▶ _Exercise brief_: Within the records that follow, find every line containing the string "Excelencia". Copy those lines.

>>>>

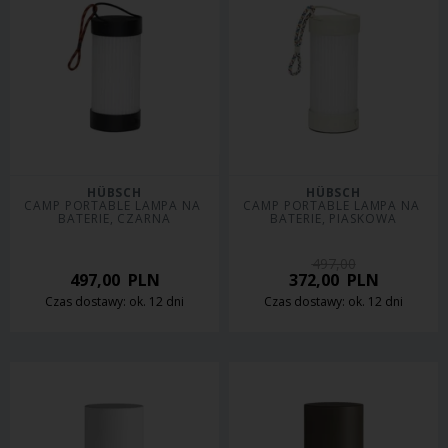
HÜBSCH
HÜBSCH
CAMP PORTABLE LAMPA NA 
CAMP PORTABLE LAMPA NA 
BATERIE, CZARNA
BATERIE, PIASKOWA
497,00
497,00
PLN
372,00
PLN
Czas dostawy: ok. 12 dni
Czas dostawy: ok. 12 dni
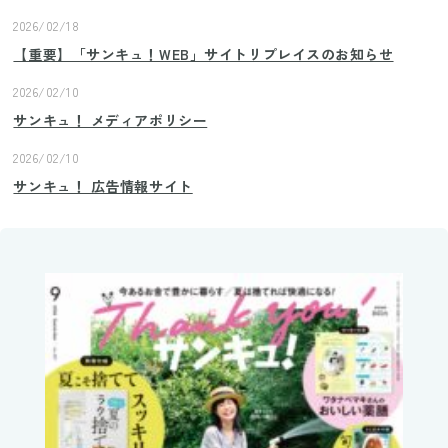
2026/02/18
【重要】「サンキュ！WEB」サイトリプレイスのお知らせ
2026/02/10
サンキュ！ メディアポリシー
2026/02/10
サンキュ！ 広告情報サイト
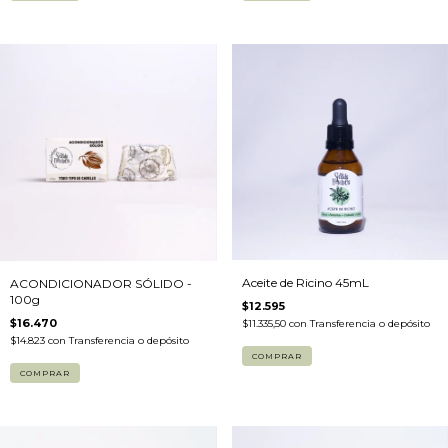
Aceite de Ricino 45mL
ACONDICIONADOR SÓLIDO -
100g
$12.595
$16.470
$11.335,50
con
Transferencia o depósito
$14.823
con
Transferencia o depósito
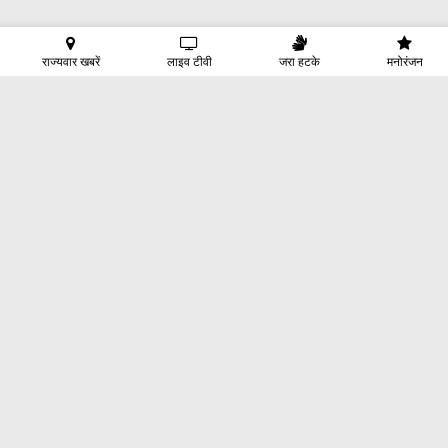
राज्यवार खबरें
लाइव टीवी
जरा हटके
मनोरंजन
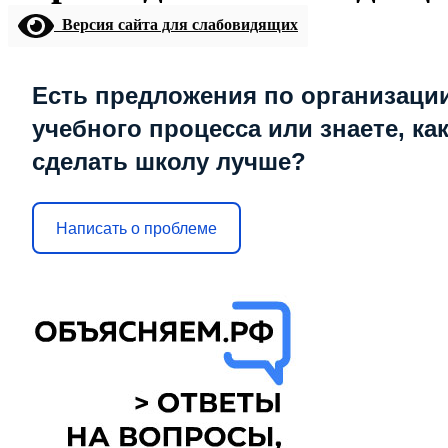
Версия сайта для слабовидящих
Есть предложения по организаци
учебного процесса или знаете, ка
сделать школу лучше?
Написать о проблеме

<<<<
>>>>

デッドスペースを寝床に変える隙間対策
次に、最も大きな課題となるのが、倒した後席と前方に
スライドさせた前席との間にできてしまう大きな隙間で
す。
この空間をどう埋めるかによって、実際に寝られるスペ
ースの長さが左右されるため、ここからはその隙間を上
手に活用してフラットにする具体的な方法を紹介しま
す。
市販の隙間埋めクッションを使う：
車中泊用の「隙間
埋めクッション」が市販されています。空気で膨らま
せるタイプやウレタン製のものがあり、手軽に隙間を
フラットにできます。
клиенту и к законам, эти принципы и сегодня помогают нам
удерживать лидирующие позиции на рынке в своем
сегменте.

<<<<
>>>>

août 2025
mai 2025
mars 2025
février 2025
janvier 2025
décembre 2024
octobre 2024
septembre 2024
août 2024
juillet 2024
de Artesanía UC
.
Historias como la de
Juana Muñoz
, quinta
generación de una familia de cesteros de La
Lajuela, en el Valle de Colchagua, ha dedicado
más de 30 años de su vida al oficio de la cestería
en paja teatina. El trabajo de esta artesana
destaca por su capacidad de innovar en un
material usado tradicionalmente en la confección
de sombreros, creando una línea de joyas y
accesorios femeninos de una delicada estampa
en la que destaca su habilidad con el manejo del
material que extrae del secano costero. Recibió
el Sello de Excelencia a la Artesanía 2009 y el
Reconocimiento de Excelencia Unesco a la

<<<<

▶ _Worked solution_:
el Sello de Excelencia a la Artesanía 2009 y el
Reconocimiento de Excelencia Unesco a la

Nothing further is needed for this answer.